CVS Health signed a definitive agreement to acquire Omnicare for $12.7 billion to expand its reach to assisted living and long-term care facilities.
CVS Health, the largest US retailer of prescription drugs, announced on May 21, 2015 that it entered into a definitive agreement to acquire Omnicare for $98 per share, or a total enterprise value of approximately $12.7 billion, including $2.3 billion in debt. Omnicare specializes in long-term and specialty care, which will allow CVS to move further into these areas of focus.
"The acquisition of Omnicare significantly expands our business, providing CVS Health access into a new pharmacy dispensing channel. It also creates new opportunities for us to extend our high-quality, innovative pharmacy programs to a broader population of seniors and chronic care patients as they transition across the care continuum. We have been impressed by the Omnicare team and what they have created for the patients they serve,” said Larry Merlo, CVS Health president and CEO, in a press release.
According to a press release from the company, the aging US population will spur a movement toward more long-term facility use in the future. This rise in elderly patrons will increase the need for health care providers in the senior sector. Rising prices of specialty drugs are causing companies to search for ways to manage drug prices to prevent pushing patients away. Forbes writes that as more Americans require expensive biologics, they will also need specialty pharmacies to dispense them. In light of this trend, large pharmacies have been scooping up benefit managers to help them manage rising costs related to specialty pharmaceuticals. Bloomberg Business reports that pharmacy service M&A has been on the rise. In March 2015, UnitedHealth Group announced it would buy Catamaran for $12.8 billion and, earlier in the year, Rite Aid agreed to buy EnvisionRx for $2 billion.
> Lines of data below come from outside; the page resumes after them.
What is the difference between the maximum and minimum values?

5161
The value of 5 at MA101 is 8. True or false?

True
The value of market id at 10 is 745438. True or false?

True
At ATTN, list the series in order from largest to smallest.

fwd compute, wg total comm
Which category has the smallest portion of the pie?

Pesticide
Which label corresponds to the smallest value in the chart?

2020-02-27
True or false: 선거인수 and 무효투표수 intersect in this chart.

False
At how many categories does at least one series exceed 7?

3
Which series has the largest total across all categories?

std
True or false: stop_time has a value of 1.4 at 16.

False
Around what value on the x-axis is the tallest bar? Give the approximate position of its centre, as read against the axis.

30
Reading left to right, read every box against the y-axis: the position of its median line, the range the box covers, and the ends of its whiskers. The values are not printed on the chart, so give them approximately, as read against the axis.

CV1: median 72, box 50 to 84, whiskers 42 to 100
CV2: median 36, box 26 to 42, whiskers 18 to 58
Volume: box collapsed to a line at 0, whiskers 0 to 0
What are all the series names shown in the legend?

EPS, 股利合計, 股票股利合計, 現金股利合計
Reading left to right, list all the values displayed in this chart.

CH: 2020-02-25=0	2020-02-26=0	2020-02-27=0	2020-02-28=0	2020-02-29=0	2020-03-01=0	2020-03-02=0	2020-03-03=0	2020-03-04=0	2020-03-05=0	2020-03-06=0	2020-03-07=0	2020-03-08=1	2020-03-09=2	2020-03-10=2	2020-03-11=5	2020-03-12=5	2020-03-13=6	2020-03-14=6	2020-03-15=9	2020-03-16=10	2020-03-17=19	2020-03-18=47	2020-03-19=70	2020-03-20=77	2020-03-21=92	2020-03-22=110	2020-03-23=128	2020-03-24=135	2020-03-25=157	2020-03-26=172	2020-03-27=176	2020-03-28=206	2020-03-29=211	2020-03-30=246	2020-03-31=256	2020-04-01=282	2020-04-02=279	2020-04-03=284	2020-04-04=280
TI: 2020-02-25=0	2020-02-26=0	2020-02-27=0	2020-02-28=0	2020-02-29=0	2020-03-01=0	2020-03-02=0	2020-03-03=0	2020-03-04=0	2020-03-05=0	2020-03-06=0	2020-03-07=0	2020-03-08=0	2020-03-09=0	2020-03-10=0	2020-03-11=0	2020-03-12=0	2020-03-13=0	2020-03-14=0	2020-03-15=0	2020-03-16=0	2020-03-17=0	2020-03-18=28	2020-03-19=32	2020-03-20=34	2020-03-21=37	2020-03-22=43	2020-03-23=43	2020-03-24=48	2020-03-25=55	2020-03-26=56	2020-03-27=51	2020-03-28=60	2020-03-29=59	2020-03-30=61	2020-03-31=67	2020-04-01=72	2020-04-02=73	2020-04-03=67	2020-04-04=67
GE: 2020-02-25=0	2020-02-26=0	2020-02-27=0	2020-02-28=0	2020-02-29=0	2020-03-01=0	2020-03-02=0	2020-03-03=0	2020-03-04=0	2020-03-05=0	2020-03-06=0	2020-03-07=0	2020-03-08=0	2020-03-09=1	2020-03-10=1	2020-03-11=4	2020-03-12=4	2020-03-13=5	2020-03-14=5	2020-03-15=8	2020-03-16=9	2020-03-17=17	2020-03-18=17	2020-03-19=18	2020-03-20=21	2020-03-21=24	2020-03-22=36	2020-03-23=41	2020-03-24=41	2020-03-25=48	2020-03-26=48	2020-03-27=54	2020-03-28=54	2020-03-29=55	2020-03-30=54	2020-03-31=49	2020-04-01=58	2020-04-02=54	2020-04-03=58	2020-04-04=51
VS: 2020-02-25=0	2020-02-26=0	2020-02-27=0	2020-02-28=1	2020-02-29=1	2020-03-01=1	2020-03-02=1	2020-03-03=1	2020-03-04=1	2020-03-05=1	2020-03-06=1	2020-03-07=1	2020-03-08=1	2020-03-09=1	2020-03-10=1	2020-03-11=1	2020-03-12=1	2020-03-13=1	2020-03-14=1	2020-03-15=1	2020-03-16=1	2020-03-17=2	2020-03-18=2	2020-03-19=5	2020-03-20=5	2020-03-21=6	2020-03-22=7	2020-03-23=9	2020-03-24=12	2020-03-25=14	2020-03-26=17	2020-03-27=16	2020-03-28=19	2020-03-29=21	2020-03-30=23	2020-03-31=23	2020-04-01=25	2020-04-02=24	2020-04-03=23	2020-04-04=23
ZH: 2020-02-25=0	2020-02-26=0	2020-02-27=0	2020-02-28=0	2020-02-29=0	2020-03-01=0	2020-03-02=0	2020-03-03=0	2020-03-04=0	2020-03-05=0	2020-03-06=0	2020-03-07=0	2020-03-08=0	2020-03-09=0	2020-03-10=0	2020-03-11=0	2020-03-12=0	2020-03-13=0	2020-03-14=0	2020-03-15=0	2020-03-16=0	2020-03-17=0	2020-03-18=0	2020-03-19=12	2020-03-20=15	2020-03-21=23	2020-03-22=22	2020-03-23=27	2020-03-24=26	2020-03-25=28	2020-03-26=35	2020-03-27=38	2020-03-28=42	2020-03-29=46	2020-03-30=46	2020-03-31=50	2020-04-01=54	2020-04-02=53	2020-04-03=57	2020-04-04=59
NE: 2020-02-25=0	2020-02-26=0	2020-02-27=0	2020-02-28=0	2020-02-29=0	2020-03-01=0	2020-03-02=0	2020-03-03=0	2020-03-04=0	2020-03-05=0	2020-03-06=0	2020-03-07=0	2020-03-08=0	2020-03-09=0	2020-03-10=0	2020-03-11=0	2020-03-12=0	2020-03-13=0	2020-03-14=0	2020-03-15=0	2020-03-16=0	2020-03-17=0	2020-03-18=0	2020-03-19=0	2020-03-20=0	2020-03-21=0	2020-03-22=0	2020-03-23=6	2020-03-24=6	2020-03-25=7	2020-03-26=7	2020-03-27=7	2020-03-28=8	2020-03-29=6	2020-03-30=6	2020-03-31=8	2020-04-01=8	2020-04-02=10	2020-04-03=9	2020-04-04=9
In December of 2014, Express Scripts announced that it had inked a deal with AbbVie to offer its hepatitis C treatment, Viekira Pak, exclusively to its members. The deal came after Express Scripts made it known that it believed competing hepatitis C treatments from Gilead carried prices too high for members to pay. Shortly after Express Scripts vowed loyalty to Abbvie, CVS Health announced that it would exclusively offer Gilead’s Harvoni (ledipasvir and sofosbuvir) and Sovaldi (sofosbuvir) hepatitis C treatments to members of CVS/Caremark, exchange, Medicare Part D, and Medicaid formularies.